The diagonal force is very important, especially when there is no splitter or riving knife on the saw. That diagonal force, is in towards the fence in order to keep the workpiece registered along the fence the entire length of the cut.
You should really re-evaluate your direction of force when using a push stick/shoe. Never use the stick/shoe to apply lateral/diagonal force toward the fence. Why? Because as you are applying force to the board toward the right, your hand is experiencing counter-force toward the left...toward the blade!
In other words, if something goes wrong and the shoe slips, your hand will already have the propensity to move to the left. (The shoe will rotate to the right, like slipping on a banana peel.)
If you need lateral force, that is where a featherboard comes into play.
For similar reasons, I never use a push stick when the cut is wide enough that the push shoe is not riding directly against the fence. When my push shoe is moving past the blade, 3 or 4 of my fingers are sliding along the right side of the Unifence. If you are using a Biesemeyer fence, then the best shoe is one that wraps the fence like your video showed.
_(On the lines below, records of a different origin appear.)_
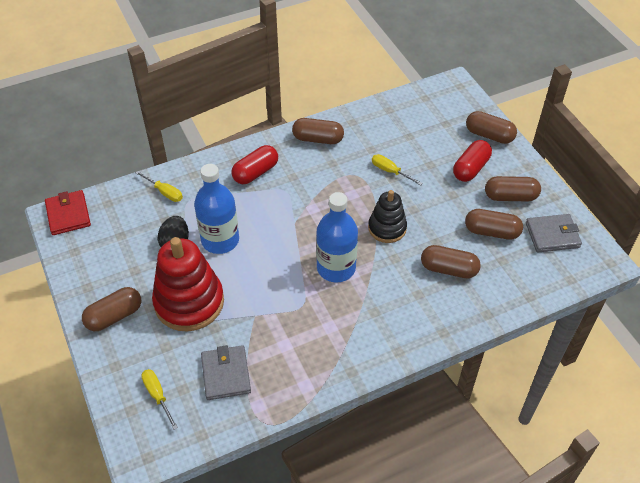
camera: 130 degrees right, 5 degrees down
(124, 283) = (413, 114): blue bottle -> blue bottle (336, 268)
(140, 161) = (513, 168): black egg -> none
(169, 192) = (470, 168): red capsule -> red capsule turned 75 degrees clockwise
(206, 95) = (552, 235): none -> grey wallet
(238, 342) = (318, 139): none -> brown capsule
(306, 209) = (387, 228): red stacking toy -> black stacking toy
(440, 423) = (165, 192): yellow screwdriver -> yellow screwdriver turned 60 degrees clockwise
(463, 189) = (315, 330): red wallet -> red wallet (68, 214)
A few years ago I was called as an expert witness for a tablesaw injury case in British Columbia. The case hinged on the over-use of push "sticks", and the oporator's right hand moved into the blade. The operator wasn't in control of the workpiece, his push sticks (2 of them) were in control. The diagonal forces permitted his hand to drop down onto the spinning blade. (I replicated his cut with a live blade for photo purposes, and I was terrified the entire time.)